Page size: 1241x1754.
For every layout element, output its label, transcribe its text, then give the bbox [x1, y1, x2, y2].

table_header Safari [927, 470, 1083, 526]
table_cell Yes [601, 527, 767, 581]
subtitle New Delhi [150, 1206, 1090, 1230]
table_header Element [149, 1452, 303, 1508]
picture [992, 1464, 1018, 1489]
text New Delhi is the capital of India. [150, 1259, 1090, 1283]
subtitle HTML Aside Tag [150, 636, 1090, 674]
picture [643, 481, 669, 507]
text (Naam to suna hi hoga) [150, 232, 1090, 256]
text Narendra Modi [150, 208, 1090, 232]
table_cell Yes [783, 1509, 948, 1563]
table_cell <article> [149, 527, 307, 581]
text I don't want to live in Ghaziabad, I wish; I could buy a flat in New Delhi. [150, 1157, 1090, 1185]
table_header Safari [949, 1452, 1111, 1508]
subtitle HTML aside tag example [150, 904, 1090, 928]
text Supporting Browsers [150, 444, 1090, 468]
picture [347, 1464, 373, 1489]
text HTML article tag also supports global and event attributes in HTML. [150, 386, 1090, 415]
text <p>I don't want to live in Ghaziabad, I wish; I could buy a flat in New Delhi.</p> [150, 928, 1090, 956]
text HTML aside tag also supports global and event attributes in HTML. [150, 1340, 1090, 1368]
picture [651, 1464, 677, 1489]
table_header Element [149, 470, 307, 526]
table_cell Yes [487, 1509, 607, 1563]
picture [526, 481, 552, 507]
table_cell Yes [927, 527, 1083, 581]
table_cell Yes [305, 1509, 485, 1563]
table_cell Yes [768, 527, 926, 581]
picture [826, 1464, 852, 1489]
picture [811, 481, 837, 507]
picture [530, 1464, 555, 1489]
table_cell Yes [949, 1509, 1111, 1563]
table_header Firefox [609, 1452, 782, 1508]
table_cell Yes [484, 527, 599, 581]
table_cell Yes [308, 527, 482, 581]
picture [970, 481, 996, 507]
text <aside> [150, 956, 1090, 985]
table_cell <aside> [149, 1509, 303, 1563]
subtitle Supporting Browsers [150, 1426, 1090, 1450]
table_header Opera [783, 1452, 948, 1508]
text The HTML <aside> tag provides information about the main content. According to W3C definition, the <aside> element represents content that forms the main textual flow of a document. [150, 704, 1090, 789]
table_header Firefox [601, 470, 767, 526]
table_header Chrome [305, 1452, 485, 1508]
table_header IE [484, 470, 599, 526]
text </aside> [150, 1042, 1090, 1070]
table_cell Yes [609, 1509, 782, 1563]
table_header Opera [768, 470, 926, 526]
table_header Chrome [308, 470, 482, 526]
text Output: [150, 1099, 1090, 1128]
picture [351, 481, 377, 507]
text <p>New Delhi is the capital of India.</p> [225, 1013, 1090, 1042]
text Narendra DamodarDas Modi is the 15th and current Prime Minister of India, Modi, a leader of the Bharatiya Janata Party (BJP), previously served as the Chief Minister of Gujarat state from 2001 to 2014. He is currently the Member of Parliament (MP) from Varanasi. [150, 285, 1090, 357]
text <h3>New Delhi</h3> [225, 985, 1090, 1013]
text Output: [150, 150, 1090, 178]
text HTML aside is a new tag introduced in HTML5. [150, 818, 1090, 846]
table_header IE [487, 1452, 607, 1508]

» **JOB ITEM**
Each line of the data in which the string "Firefox" appears needs to be copied.

» **THE ANSWER**
table_header Firefox [609, 1452, 782, 1508]
table_header Firefox [601, 470, 767, 526]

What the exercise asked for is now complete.